The library yields a few binaries when compiled:
There are several things worth knowing, that came handy implementing this.
One way to implement this library would be to override the _start symbols, but implementing correct loading sequence for a binary is tricky, so I use conventional dlsym to lookup the symbols on first function invocation.
On x86_64 architecture, the rdtscp instruction yields both the CPU cycle and also the unique identifier of the core. Very handy if you are profiling a multi-threaded application.
Once the unloading sequence reaches libsee.so, the STDOUT is already closed. So if you want to print to the console, you may want to reopen the /dev/tty device before printing usage stats.
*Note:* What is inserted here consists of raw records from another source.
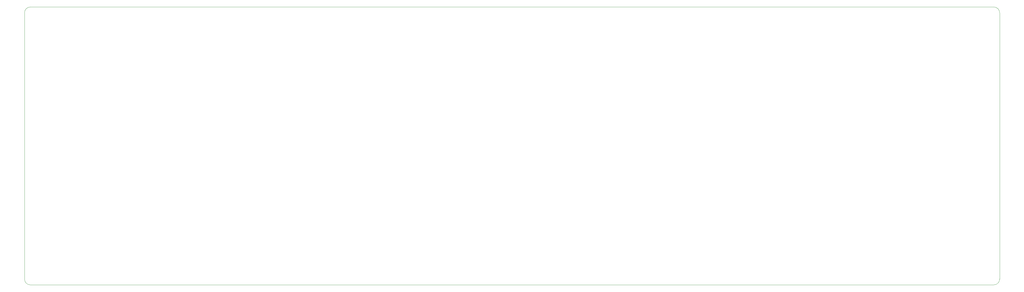
<source format=gbr>
%TF.GenerationSoftware,KiCad,Pcbnew,(6.0.0)*%
%TF.CreationDate,2022-08-23T10:18:14-07:00*%
%TF.ProjectId,Faen65XT,4661656e-3635-4585-942e-6b696361645f,rev?*%
%TF.SameCoordinates,Original*%
%TF.FileFunction,Profile,NP*%
%FSLAX46Y46*%
G04 Gerber Fmt 4.6, Leading zero omitted, Abs format (unit mm)*
G04 Created by KiCad (PCBNEW (6.0.0)) date 2022-08-23 10:18:14*
%MOMM*%
%LPD*%
G01*
G04 APERTURE LIST*
%TA.AperFunction,Profile*%
%ADD10C,0.100000*%
%TD*%
G04 APERTURE END LIST*
D10*
X-7540625Y-85725000D02*
X321865625Y-85725000D01*
X321865625Y-85725000D02*
G75*
G03*
X323850000Y-83740625I0J1984375D01*
G01*
X-9525000Y-83740625D02*
G75*
G03*
X-7540625Y-85725000I1984375J0D01*
G01*
X323850000Y7540625D02*
G75*
G03*
X321865625Y9525000I-1984375J0D01*
G01*
X-9525000Y7540625D02*
X-9525000Y-83740625D01*
X321865625Y9525000D02*
X-7540625Y9525000D01*
X323850000Y-83740625D02*
X323850000Y7540625D01*
X-7540625Y9525000D02*
G75*
G03*
X-9525000Y7540625I0J-1984375D01*
G01*
M02*

</source>
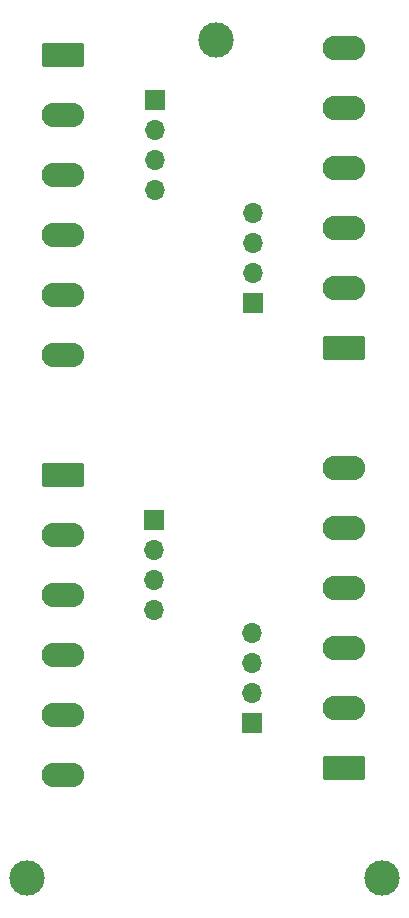
<source format=gbs>
G04 #@! TF.GenerationSoftware,KiCad,Pcbnew,(6.0.6)*
G04 #@! TF.CreationDate,2022-07-28T14:40:53+01:00*
G04 #@! TF.ProjectId,adapter-board,61646170-7465-4722-9d62-6f6172642e6b,rev?*
G04 #@! TF.SameCoordinates,Original*
G04 #@! TF.FileFunction,Soldermask,Bot*
G04 #@! TF.FilePolarity,Negative*
%FSLAX46Y46*%
G04 Gerber Fmt 4.6, Leading zero omitted, Abs format (unit mm)*
G04 Created by KiCad (PCBNEW (6.0.6)) date 2022-07-28 14:40:53*
%MOMM*%
%LPD*%
G01*
G04 APERTURE LIST*
G04 Aperture macros list*
%AMRoundRect*
0 Rectangle with rounded corners*
0 $1 Rounding radius*
0 $2 $3 $4 $5 $6 $7 $8 $9 X,Y pos of 4 corners*
0 Add a 4 corners polygon primitive as box body*
4,1,4,$2,$3,$4,$5,$6,$7,$8,$9,$2,$3,0*
0 Add four circle primitives for the rounded corners*
1,1,$1+$1,$2,$3*
1,1,$1+$1,$4,$5*
1,1,$1+$1,$6,$7*
1,1,$1+$1,$8,$9*
0 Add four rect primitives between the rounded corners*
20,1,$1+$1,$2,$3,$4,$5,0*
20,1,$1+$1,$4,$5,$6,$7,0*
20,1,$1+$1,$6,$7,$8,$9,0*
20,1,$1+$1,$8,$9,$2,$3,0*%
G04 Aperture macros list end*
%ADD10C,3.000000*%
%ADD11R,1.700000X1.700000*%
%ADD12O,1.700000X1.700000*%
%ADD13RoundRect,0.249999X1.550001X-0.790001X1.550001X0.790001X-1.550001X0.790001X-1.550001X-0.790001X0*%
%ADD14O,3.600000X2.080000*%
%ADD15RoundRect,0.249999X-1.550001X0.790001X-1.550001X-0.790001X1.550001X-0.790001X1.550001X0.790001X0*%
G04 APERTURE END LIST*
D10*
X120000000Y-137000000D03*
X150000000Y-137000000D03*
X136000000Y-66000000D03*
D11*
X138988800Y-123850400D03*
D12*
X138988800Y-121310400D03*
X138988800Y-118770400D03*
X138988800Y-116230400D03*
D11*
X130810000Y-71120000D03*
D12*
X130810000Y-73660000D03*
X130810000Y-76200000D03*
X130810000Y-78740000D03*
D13*
X146812000Y-127660400D03*
D14*
X146812000Y-122580400D03*
X146812000Y-117500400D03*
X146812000Y-112420400D03*
X146812000Y-107340400D03*
X146812000Y-102260400D03*
D11*
X130697200Y-106680000D03*
D12*
X130697200Y-109220000D03*
X130697200Y-111760000D03*
X130697200Y-114300000D03*
D11*
X139065000Y-88265000D03*
D12*
X139065000Y-85725000D03*
X139065000Y-83185000D03*
X139065000Y-80645000D03*
D15*
X123012200Y-102870000D03*
D14*
X123012200Y-107950000D03*
X123012200Y-113030000D03*
X123012200Y-118110000D03*
X123012200Y-123190000D03*
X123012200Y-128270000D03*
D13*
X146812000Y-92075000D03*
D14*
X146812000Y-86995000D03*
X146812000Y-81915000D03*
X146812000Y-76835000D03*
X146812000Y-71755000D03*
X146812000Y-66675000D03*
X123037600Y-92710000D03*
X123037600Y-87630000D03*
X123037600Y-82550000D03*
X123037600Y-77470000D03*
X123037600Y-72390000D03*
D15*
X123037600Y-67310000D03*
M02*

</source>
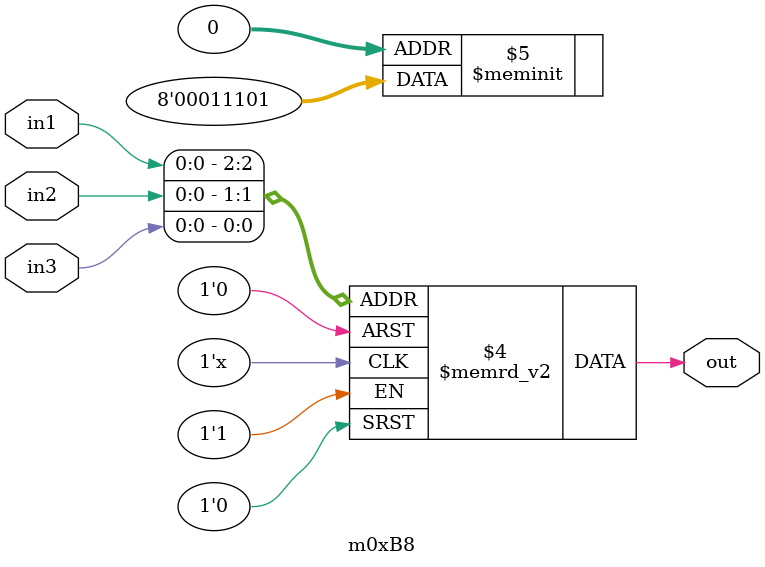
<source format=v>
module m0xB8(output out, input in1, in2, in3);

   always @(in1, in2, in3)
     begin
        case({in1, in2, in3})
          3'b000: {out} = 1'b1;
          3'b001: {out} = 1'b0;
          3'b010: {out} = 1'b1;
          3'b011: {out} = 1'b1;
          3'b100: {out} = 1'b1;
          3'b101: {out} = 1'b0;
          3'b110: {out} = 1'b0;
          3'b111: {out} = 1'b0;
        endcase // case ({in1, in2, in3})
     end // always @ (in1, in2, in3)

endmodule // m0xB8
</source>
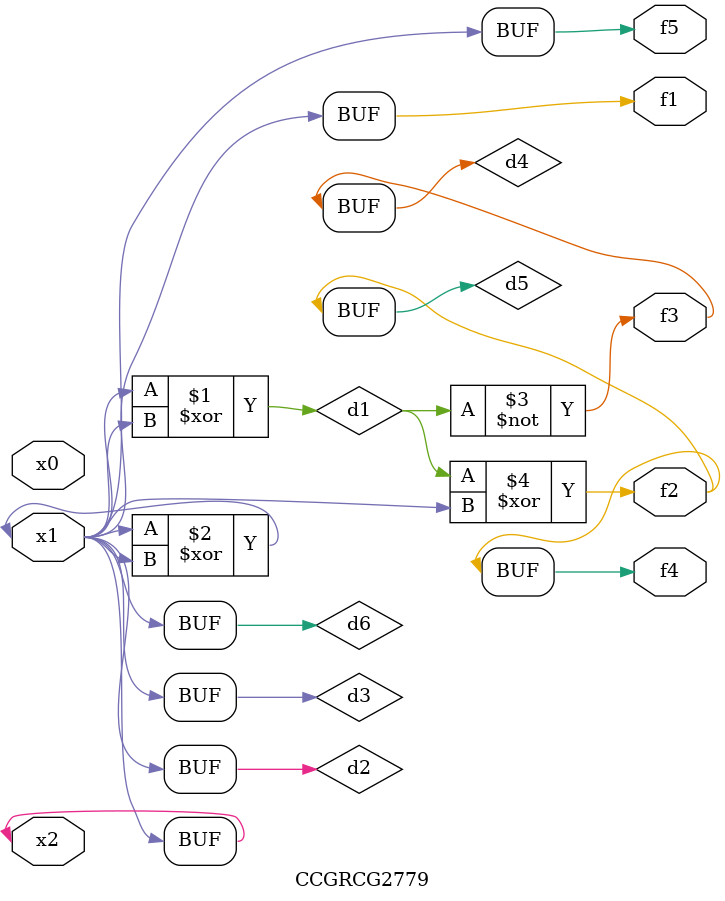
<source format=v>
module CCGRCG2779(
	input x0, x1, x2,
	output f1, f2, f3, f4, f5
);

	wire d1, d2, d3, d4, d5, d6;

	xor (d1, x1, x2);
	buf (d2, x1, x2);
	xor (d3, x1, x2);
	nor (d4, d1);
	xor (d5, d1, d2);
	buf (d6, d2, d3);
	assign f1 = d6;
	assign f2 = d5;
	assign f3 = d4;
	assign f4 = d5;
	assign f5 = d6;
endmodule

</source>
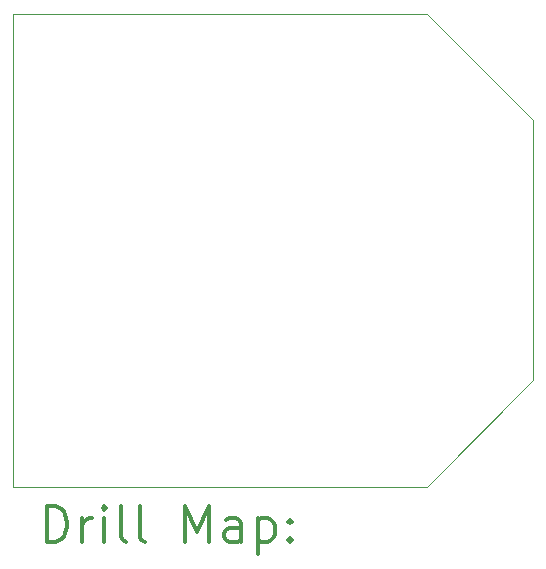
<source format=gbr>
%FSLAX45Y45*%
G04 Gerber Fmt 4.5, Leading zero omitted, Abs format (unit mm)*
G04 Created by KiCad (PCBNEW 5.1.10) date 2021-12-21 05:38:06*
%MOMM*%
%LPD*%
G01*
G04 APERTURE LIST*
%TA.AperFunction,Profile*%
%ADD10C,0.050000*%
%TD*%
%ADD11C,0.200000*%
%ADD12C,0.300000*%
G04 APERTURE END LIST*
D10*
X17400000Y-9200000D02*
X17400000Y-11400000D01*
X16500000Y-8300000D02*
X17400000Y-9200000D01*
X16500000Y-12300000D02*
X17400000Y-11400000D01*
X13000000Y-8300000D02*
X13000000Y-8400000D01*
X16500000Y-8300000D02*
X13000000Y-8300000D01*
X13000000Y-12300000D02*
X16500000Y-12300000D01*
X13000000Y-8400000D02*
X13000000Y-12300000D01*
D11*
D12*
X13283928Y-12768214D02*
X13283928Y-12468214D01*
X13355357Y-12468214D01*
X13398214Y-12482500D01*
X13426786Y-12511071D01*
X13441071Y-12539643D01*
X13455357Y-12596786D01*
X13455357Y-12639643D01*
X13441071Y-12696786D01*
X13426786Y-12725357D01*
X13398214Y-12753929D01*
X13355357Y-12768214D01*
X13283928Y-12768214D01*
X13583928Y-12768214D02*
X13583928Y-12568214D01*
X13583928Y-12625357D02*
X13598214Y-12596786D01*
X13612500Y-12582500D01*
X13641071Y-12568214D01*
X13669643Y-12568214D01*
X13769643Y-12768214D02*
X13769643Y-12568214D01*
X13769643Y-12468214D02*
X13755357Y-12482500D01*
X13769643Y-12496786D01*
X13783928Y-12482500D01*
X13769643Y-12468214D01*
X13769643Y-12496786D01*
X13955357Y-12768214D02*
X13926786Y-12753929D01*
X13912500Y-12725357D01*
X13912500Y-12468214D01*
X14112500Y-12768214D02*
X14083928Y-12753929D01*
X14069643Y-12725357D01*
X14069643Y-12468214D01*
X14455357Y-12768214D02*
X14455357Y-12468214D01*
X14555357Y-12682500D01*
X14655357Y-12468214D01*
X14655357Y-12768214D01*
X14926786Y-12768214D02*
X14926786Y-12611071D01*
X14912500Y-12582500D01*
X14883928Y-12568214D01*
X14826786Y-12568214D01*
X14798214Y-12582500D01*
X14926786Y-12753929D02*
X14898214Y-12768214D01*
X14826786Y-12768214D01*
X14798214Y-12753929D01*
X14783928Y-12725357D01*
X14783928Y-12696786D01*
X14798214Y-12668214D01*
X14826786Y-12653929D01*
X14898214Y-12653929D01*
X14926786Y-12639643D01*
X15069643Y-12568214D02*
X15069643Y-12868214D01*
X15069643Y-12582500D02*
X15098214Y-12568214D01*
X15155357Y-12568214D01*
X15183928Y-12582500D01*
X15198214Y-12596786D01*
X15212500Y-12625357D01*
X15212500Y-12711071D01*
X15198214Y-12739643D01*
X15183928Y-12753929D01*
X15155357Y-12768214D01*
X15098214Y-12768214D01*
X15069643Y-12753929D01*
X15341071Y-12739643D02*
X15355357Y-12753929D01*
X15341071Y-12768214D01*
X15326786Y-12753929D01*
X15341071Y-12739643D01*
X15341071Y-12768214D01*
X15341071Y-12582500D02*
X15355357Y-12596786D01*
X15341071Y-12611071D01*
X15326786Y-12596786D01*
X15341071Y-12582500D01*
X15341071Y-12611071D01*
M02*

</source>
Calling convention for system calls on Aarch64 and x86 differs significantly. On Aarch64 I use the generalized openat with opcode 56. On x86 it's opcode 2.
On MacOS the sprintf, vsprintf, snprintf, vsnprintf are macros. You have to #undef them.
On Release builds compilers love replacing your code with memset and memcpy calls. As the symbol can't be found from inside LibSee, it will SEGFAULT so don't forget to disable such optimizations for built-ins -fno-builtin.
No symbol versioning is implemented, vanilla dlsym is used over the dlvsym.
Coverage
LibC standard is surprisingly long, so not all of the functions are covered.